L’opera rock “Shine Pink Floyd Moon”, testamento di Micha van Hoecke

Foto di Massimo Danza
Foto di Massimo Danza

<<Il canto è una danza che si sente e la danza è un canto che si vede>>Micha van Hoecke

Danza e musica si fondono per uno spettacolo unico. “Shine Pink Floyd Moon” è l’incontro dei brani storici dei Pink Floyd con i balletti e le espressioni corporali del coreografo e regista russo-belga Micha van Hoecke, scomparso nel 2020. La sua eredità è portata sul palco dai movimenti di Denys Ganio che interpreta Syd Barrett, già ètoile del Balletto di Marsiglia ed interprete dal famoso Pink Floyd Ballet di Roland Petit, balletto cult che debuttò nel 1973, in piena epoca pop, con la band inglese che suonava dal vivo.

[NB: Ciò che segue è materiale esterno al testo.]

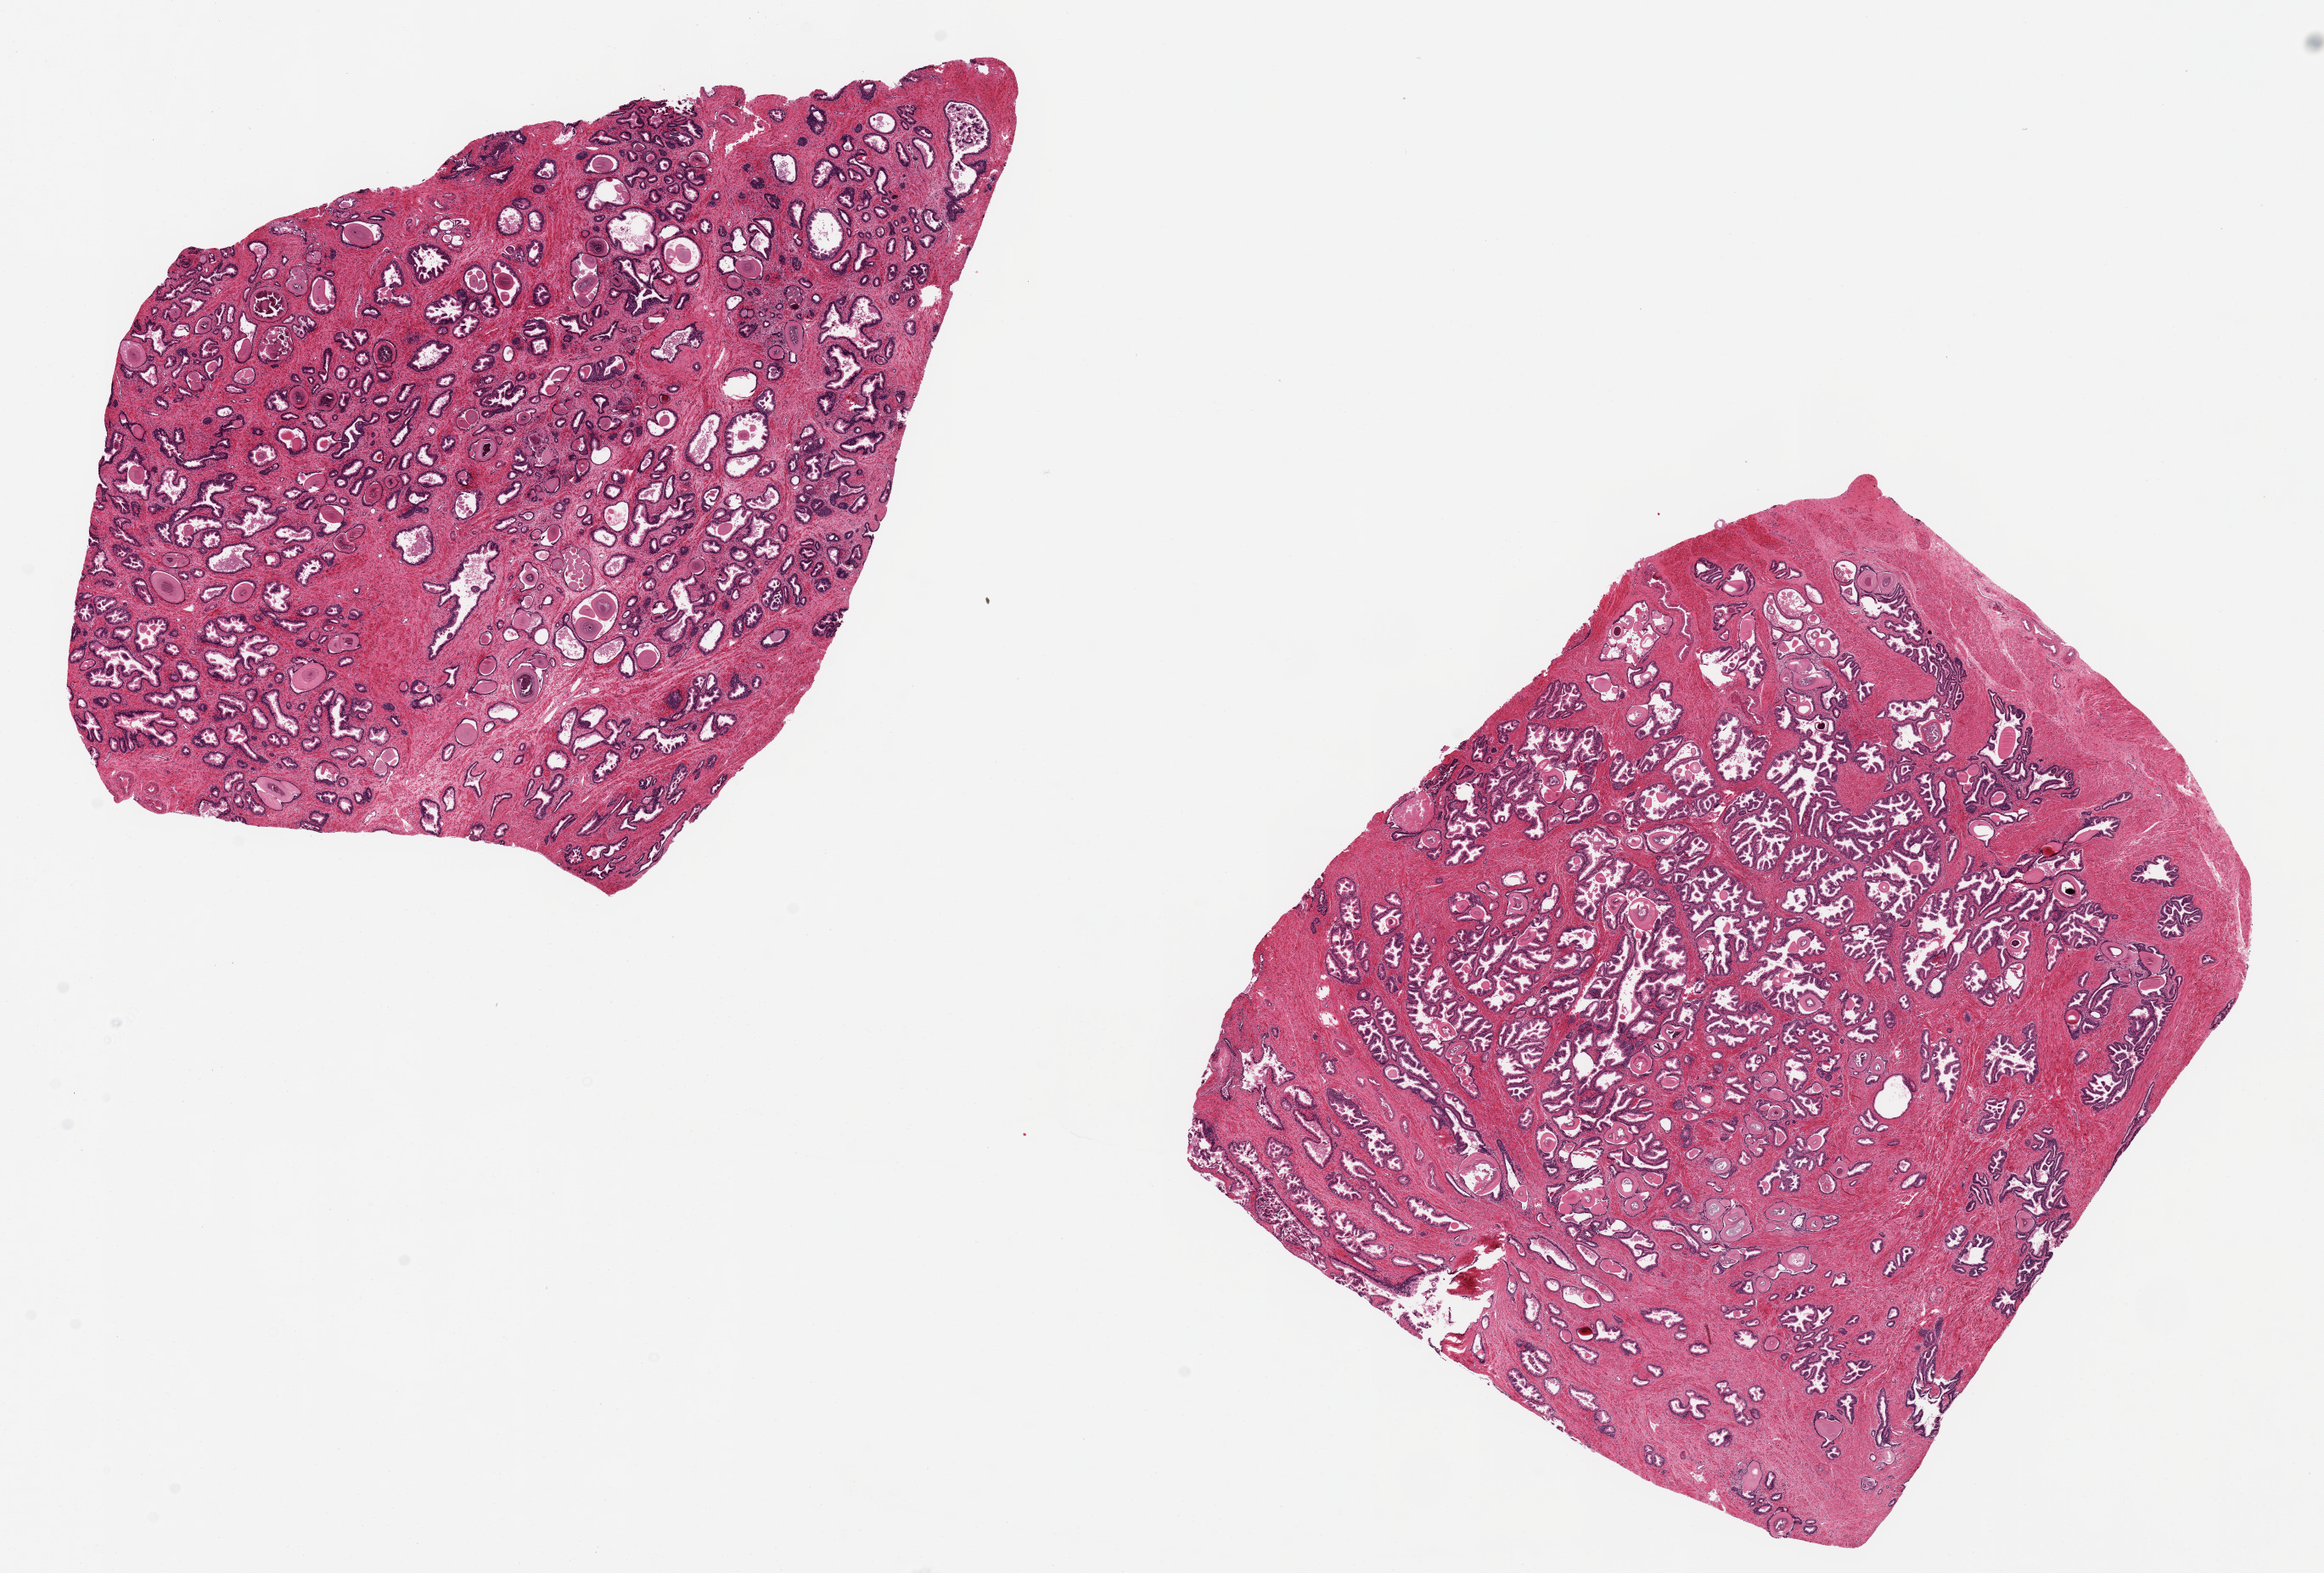
Whole-slide image, hematoxylin and eosin (H&E) stain, brightfield, whole scanned area (about 21.7 x 14.7 mm) shown as a low-resolution overview, PAXgene-fixed paraffin-embedded (PFPE) section, sampled site (target tissue): prostate, donor tissue sample.
* pathologist's review note for this sample: 2 ~8.5x6.5mm pieces. Glandular and stromal hyperplasia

Proprio dal Teatro Olimpico di Roma i Pink Floyd Legend, il miglior tributo italiano al gruppo inglese, sono ripartiti con quello show mitologico, dopo quasi 50 anni dalla prima. Il punto focale di tutto è proprio “Shine On You Crazy Diamond” che Roger Waters, Nick Mason, Richard Wright e David Gilmour vollero dedicare a Syd Barrett, perso nella parte “oscura” della Luna, intesa come malattia mentale. E proprio la Luna sovrasta il palco immagazzinando pensieri e immagini del tempo: dalla Guerra in Vietnam alle paure, dalla perdizione al muro da abbattere dei pregiudizi e dei generi musicali.

Foto di Malcolm Levinkind
Foto di Malcolm Levinkind

Syd/Ganio ha un alter ego giovane e guizzante, il ballerino Mattia Tortora, affiancato dai solisti e corpo di ballo Compagnia Daniele Cipriani mentre i PFL suonano alle loro spalle i brani iconici dei Floyd come “You”, “Comfortably Numb”, “Us And Them”, “Wish You Were Here”, “Welcome To The Machine”, “Breathe”, “The Great Gig In the Sky”, “Mother” e “Another Brick In The Wall”. Un surreale allunaggio sul pianeta Pink Floyd con balletti e scenari onirici per un <<moto scandito da un continuo processo di nascita-morte-rinascita>>, un lavoro intriso di speranza in cui <<la fantasia diventa l’arma per combattere il materialismo che imperversa, il potere e le brame che incombono oggi>> ed è il testamento di Micha van Hoecke.